New approach allows for testing new features on a subset of loyal customers. No matter how much testing you do in lower environments, something unexpected usually comes up in production which you can’t prepare for due to volume issue, edge cases or environment issues so feature flags helped us a lot.
Types of feature flags
We identified 2 types of feature flags:
Allows you to turn things on an off in a running application, these flags are the most useful, because you can enable features at will. For example if you worked 6 weeks on a feature, to not do a big-bang roll out and migration or enable the feature for test users - you would use runtime feature flags for this
Enables or includes features into artifact based on a build process.

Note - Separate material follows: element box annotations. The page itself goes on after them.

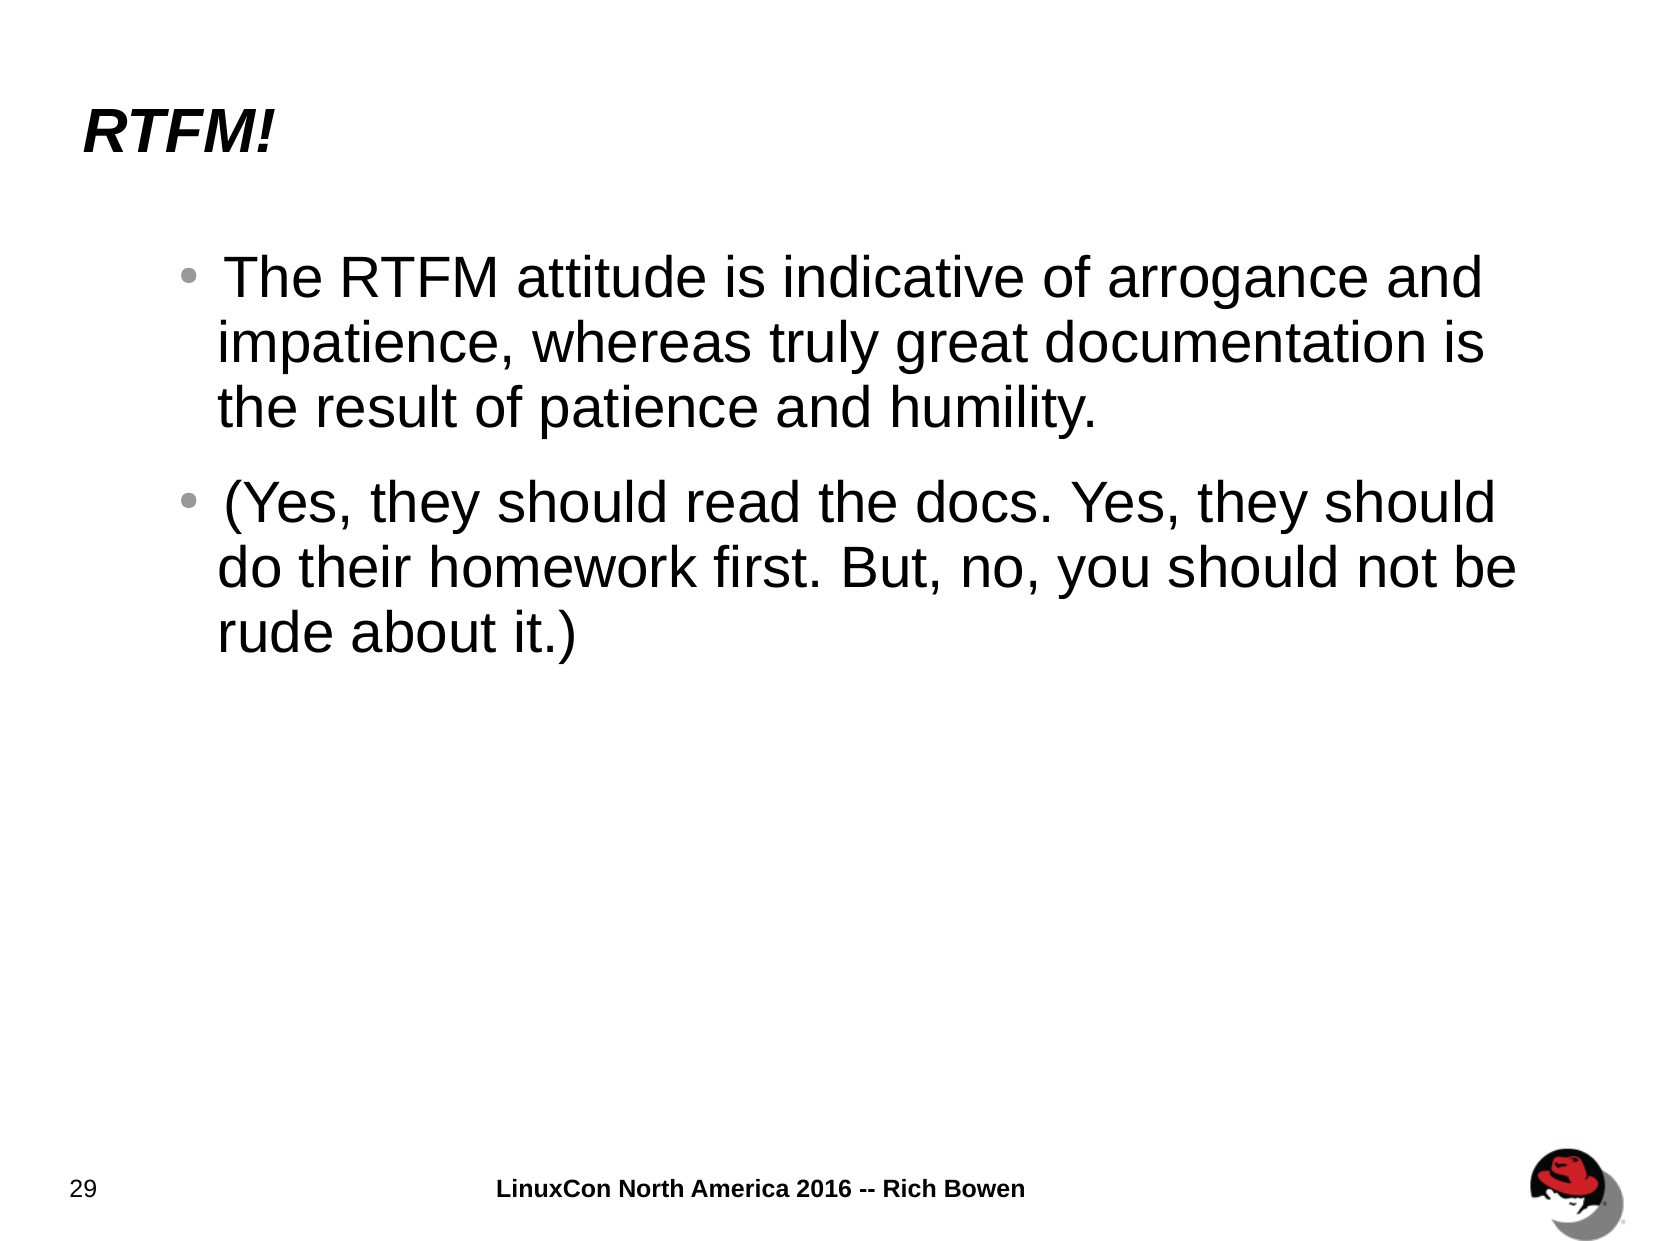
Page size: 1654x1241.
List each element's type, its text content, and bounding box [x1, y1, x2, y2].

list The RTFM attitude is indicative of arrogance and impatience, whereas truly great documentation is the result of patience and humility. (Yes, they should read the docs. Yes, they should do their homework first. But, no, you should not be rude about it.) [86, 244, 1576, 1039]
picture [1529, 1146, 1613, 1224]
title RTFM! [82, 37, 1571, 226]
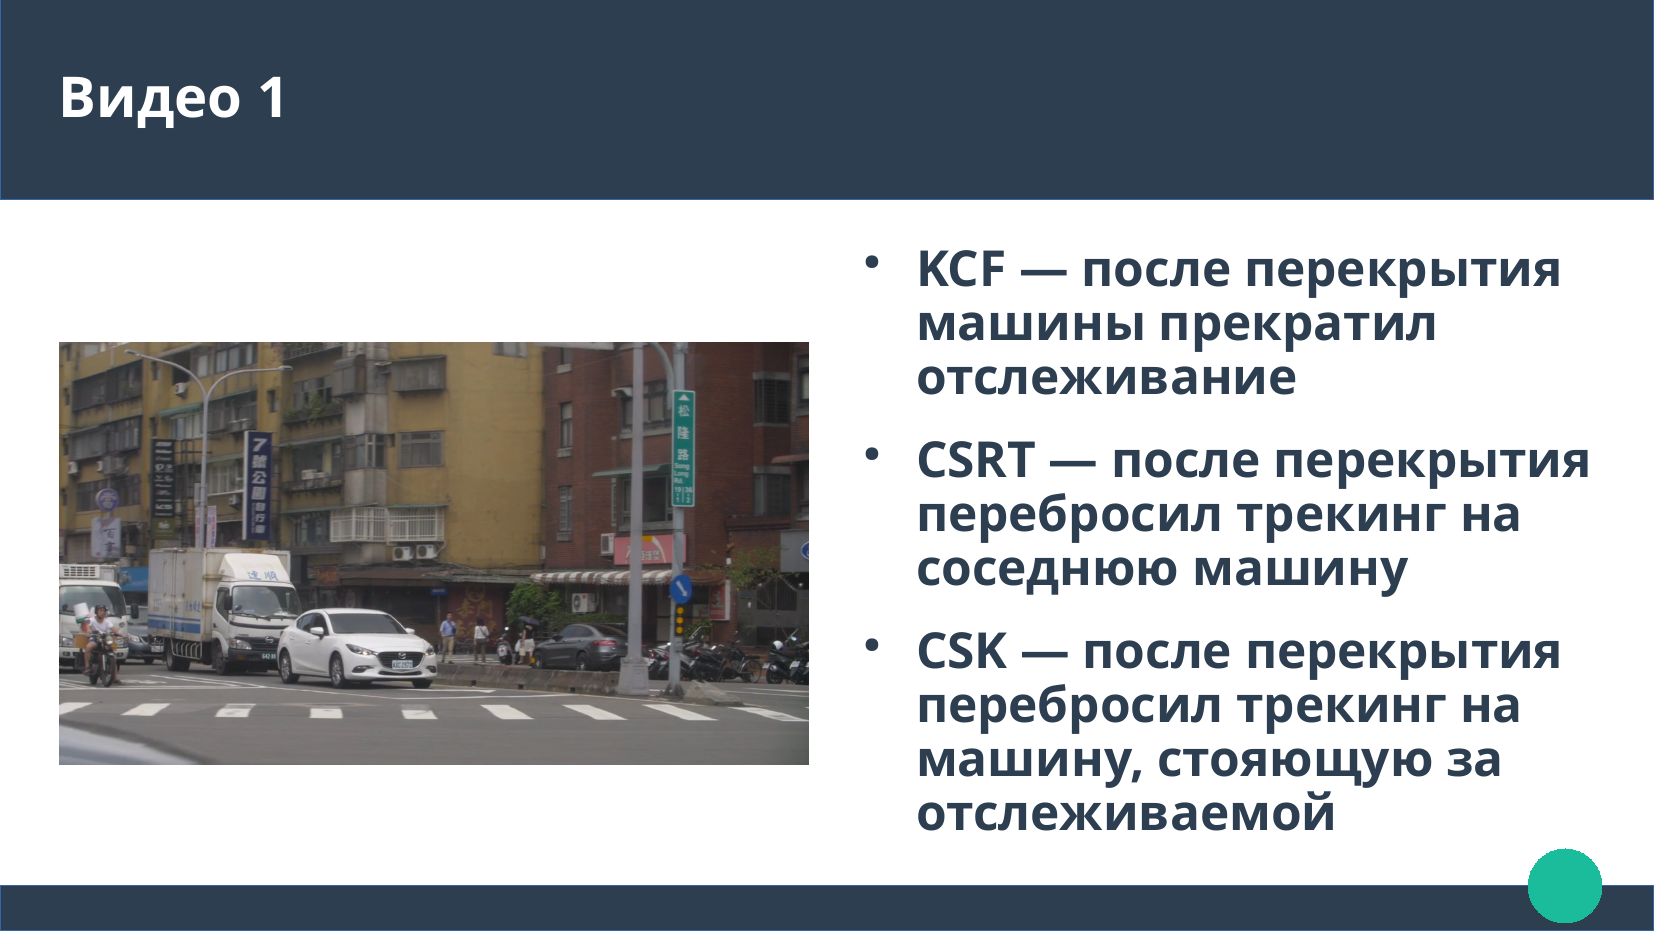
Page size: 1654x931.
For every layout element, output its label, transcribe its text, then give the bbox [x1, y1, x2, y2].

title Видео 1 [59, 37, 1595, 155]
list KCF — после перекрытия машины прекратил отслеживание CSRT — после перекрытия перебросил трекинг на соседнюю машину CSK — после перекрытия перебросил трекинг на машину, стояющую за отслеживаемой [845, 243, 1596, 864]
picture [59, 342, 809, 765]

For example if you have multiple payment providers and you want to disable one and exclude it from the build - you would use build time FF
Categories of feature flags by function
Also, we separate feature flags by function they perform:
🏎 "Launch" feature flags
Temporary FFs that are created before feature is completed to enable continuous deploy of the app and enable feature for test users. Also to perform gradual rollout to customers based on their segment. These are usually deleted when feature is fully completed and deployed to customers
Lifecycle of launch feature flags:
First step when starting a new feature is to create a "launch" feature flag
Then you wrap your entrypoint with a feature flag. Starting from this point on you can ship your changes to production with feature flag disabled
At the end of the project when feature is enabled for all customers, remove feature flag
🚩 Risk-mitigation flags
These flags are long-lived, they are created and kept permanently. It is useful to turn on and off certain features of the application when necessary.
Few use cases:
Wrap 3rd party integrations to wire off in case of a failure of 3rd party. For example:
- in an e-commerce platform that supports multiple payment systems it makes sense to wrap each one of them with separate feature flags, so that when one is unavailable or have degraded performance you can simply save yourself few grey hairs by not having to process payments using payment provider in a degraded state but then turn it back on when it's healthy.

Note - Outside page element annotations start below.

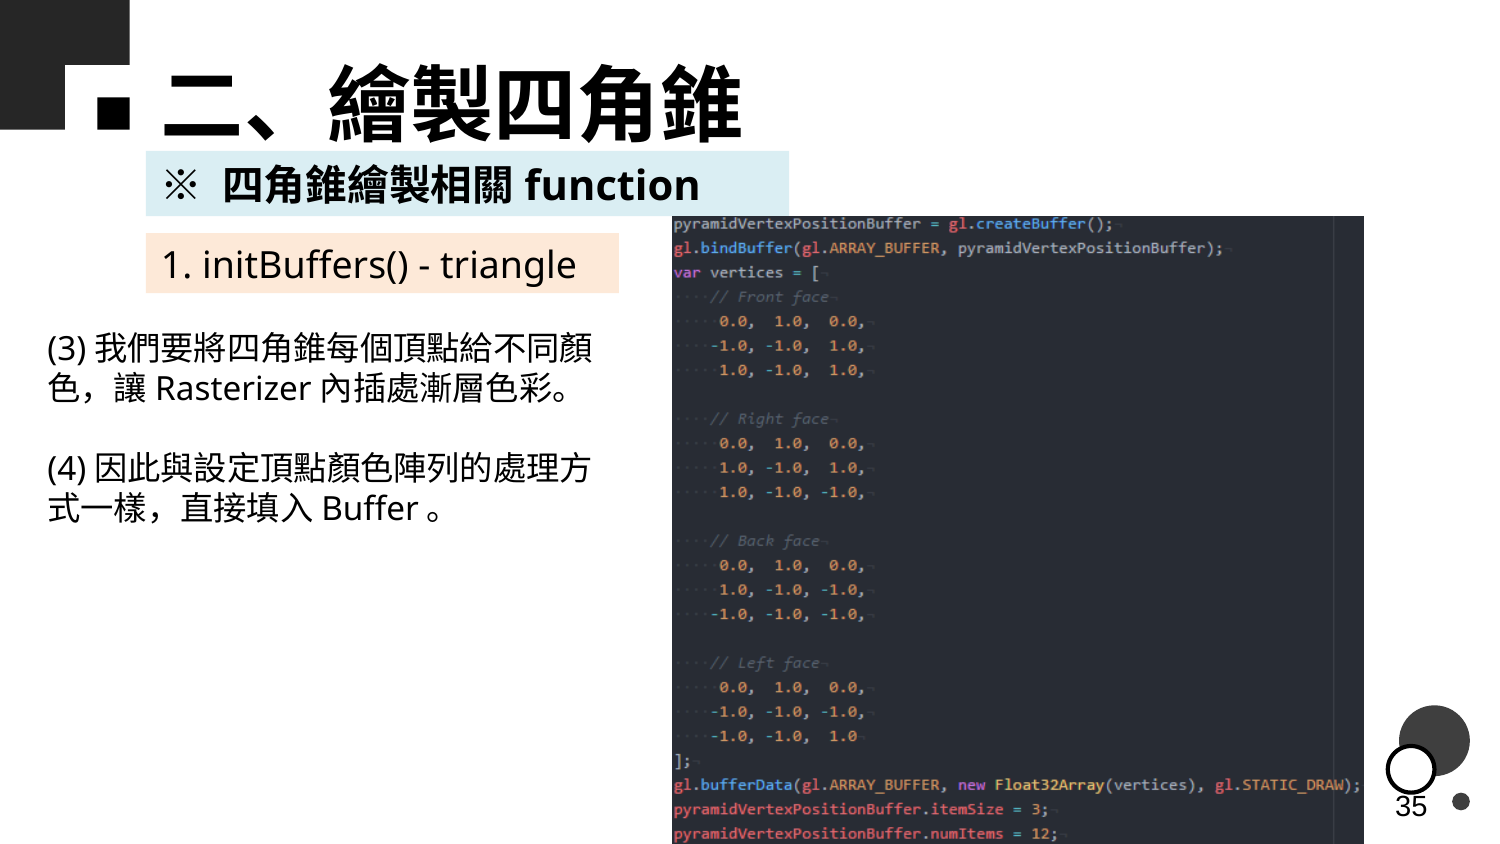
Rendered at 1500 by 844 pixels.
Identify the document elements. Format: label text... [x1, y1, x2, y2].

picture [672, 216, 1364, 844]
text_box ※ 四角錐繪製相關function [145, 150, 790, 217]
text_box [97, 97, 130, 130]
text_box [0, 0, 130, 130]
text_box [1387, 705, 1470, 782]
title 二、繪製四角錐 [145, 32, 1105, 173]
slide_number <number> [1364, 782, 1443, 827]
text_box 1. initBuffers() - triangle [145, 233, 619, 294]
text_box (3)我們要將四角錐每個頂點給不同顏色，讓Rasterizer內插處漸層色彩。 (4)因此與設定頂點顏色陣列的處理方式一樣，直接填入Buffer。 [32, 319, 619, 535]
text_box [1452, 792, 1470, 811]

- Another example is wiring off warehouse integration when warehouse software is down
Wrap internal features with feature flags to disable in case of performance issues, load events, etc
Defined and implemented a framework for working with feature flags with few requirements in mind: naming conventions, lifecycle of feature flags, etc
Flags should be named after features they "enable", not "disable":
enable_paypal?is a good name, because it is clear if feature flag is enabled, PayPal will be enabled too 😄
disable_paypal?is bad, because for developers it takes more time to process negative statements (we tested this!)

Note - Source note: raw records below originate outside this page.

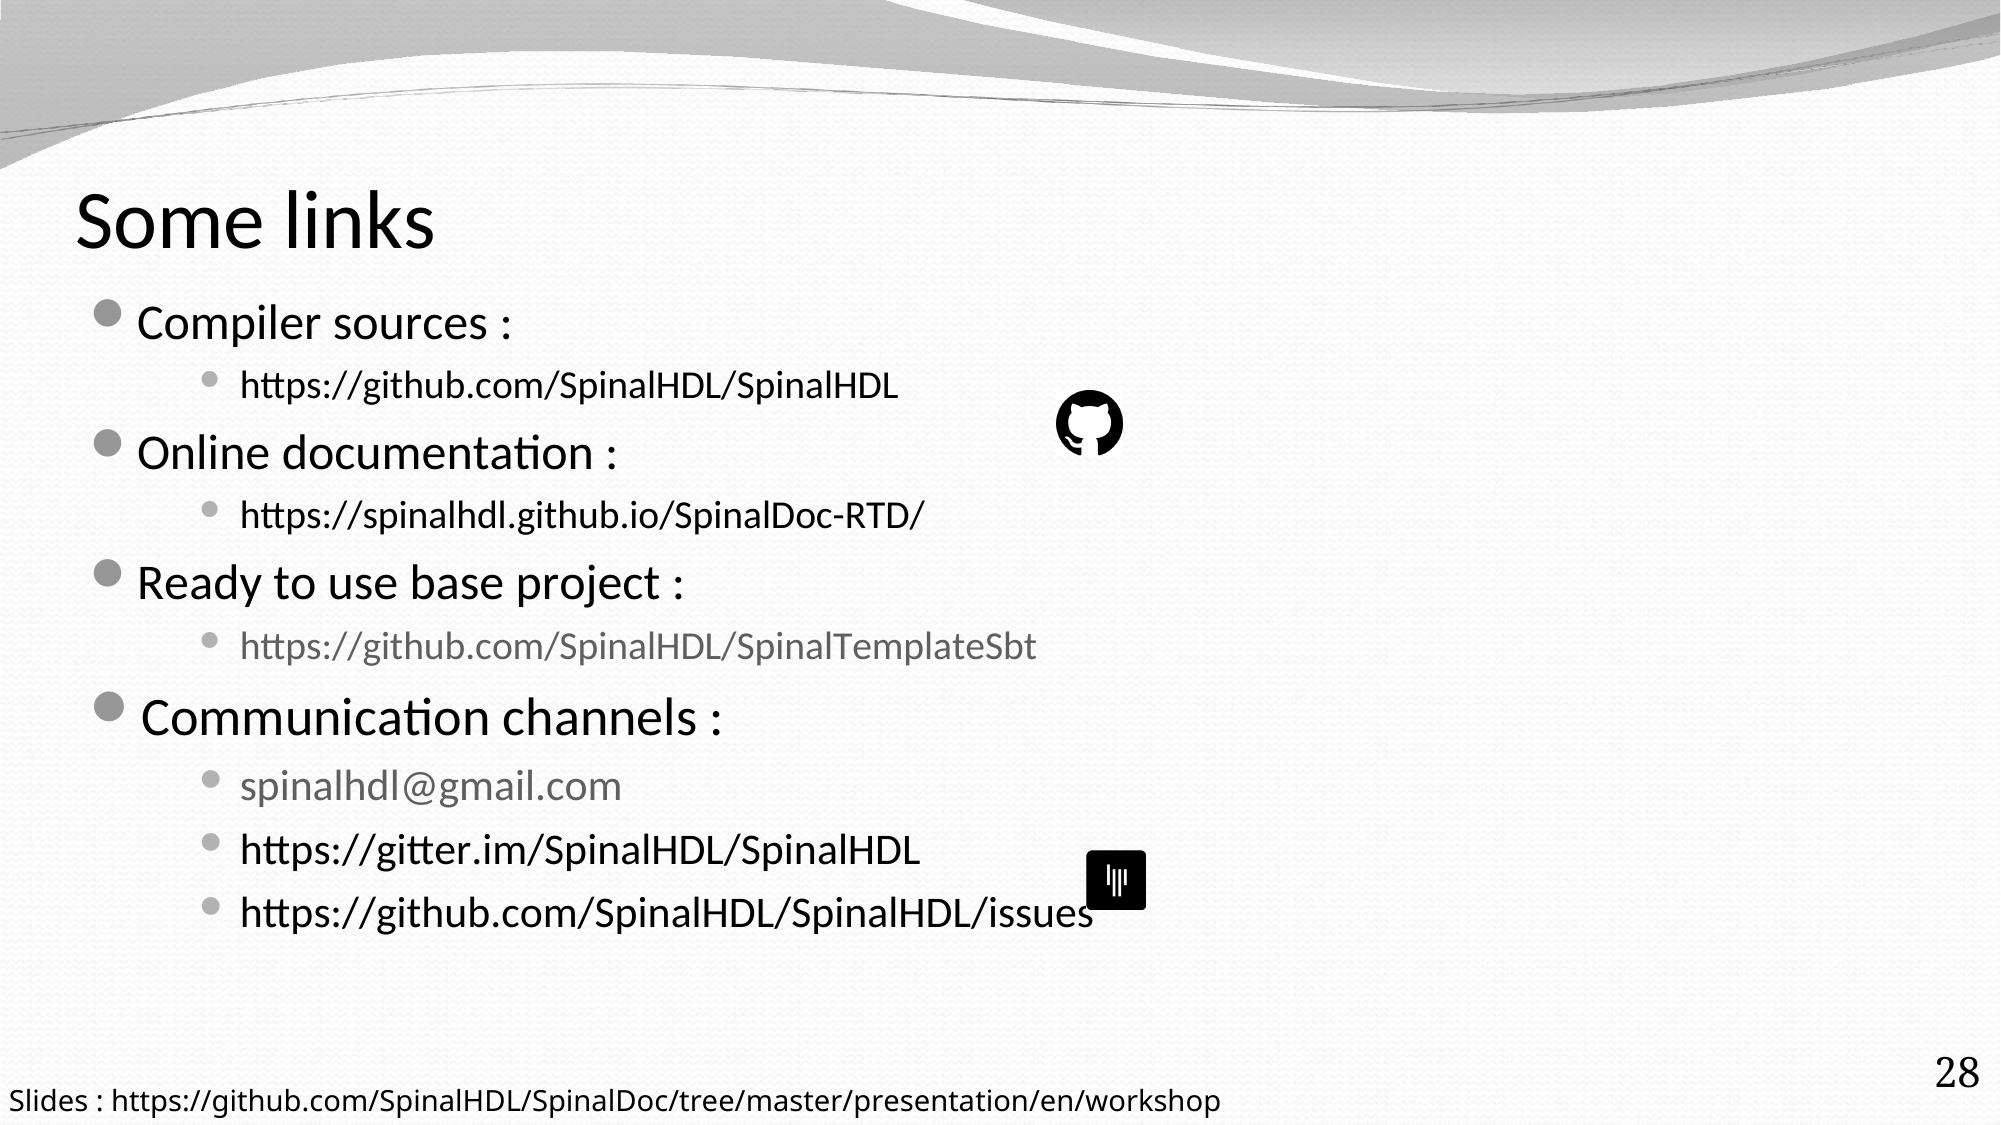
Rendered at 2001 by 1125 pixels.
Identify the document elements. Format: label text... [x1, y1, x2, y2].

text_box <numéro> [1813, 1042, 1981, 1103]
list Compiler sources : https://github.com/SpinalHDL/SpinalHDL Online documentation : https://spinalhdl.github.io/SpinalDoc-RTD/ Ready to use base project : https://github.com/SpinalHDL/SpinalTemplateSbt Communication channels : spinalhdl@gmail.com https://gitter.im/SpinalHDL/SpinalHDL https://github.com/SpinalHDL/SpinalHDL/issues [75, 281, 1426, 1002]
title Some links [75, 78, 1426, 266]
picture [0, 0, 2001, 1125]
text_box Slides : https://github.com/SpinalHDL/SpinalDoc/tree/master/presentation/en/workshop [0, 1074, 1548, 1125]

Feature flags must be available in all environments starting from dev
Automated provisioning of feature flags. This is required to prevent situations when feature flag exists in one environment and not the other, making conditions of the system unpredictable
Defined and implemented "smart defaults" to make feature flags easy and robust to work with
Alternative to feature flags
Prior to introduction of feature flags the alternative was to time releases to feature launches which turned out to be super stressful and fragile as it didn’t allow to test new features in production prior to customer launch to verify quality.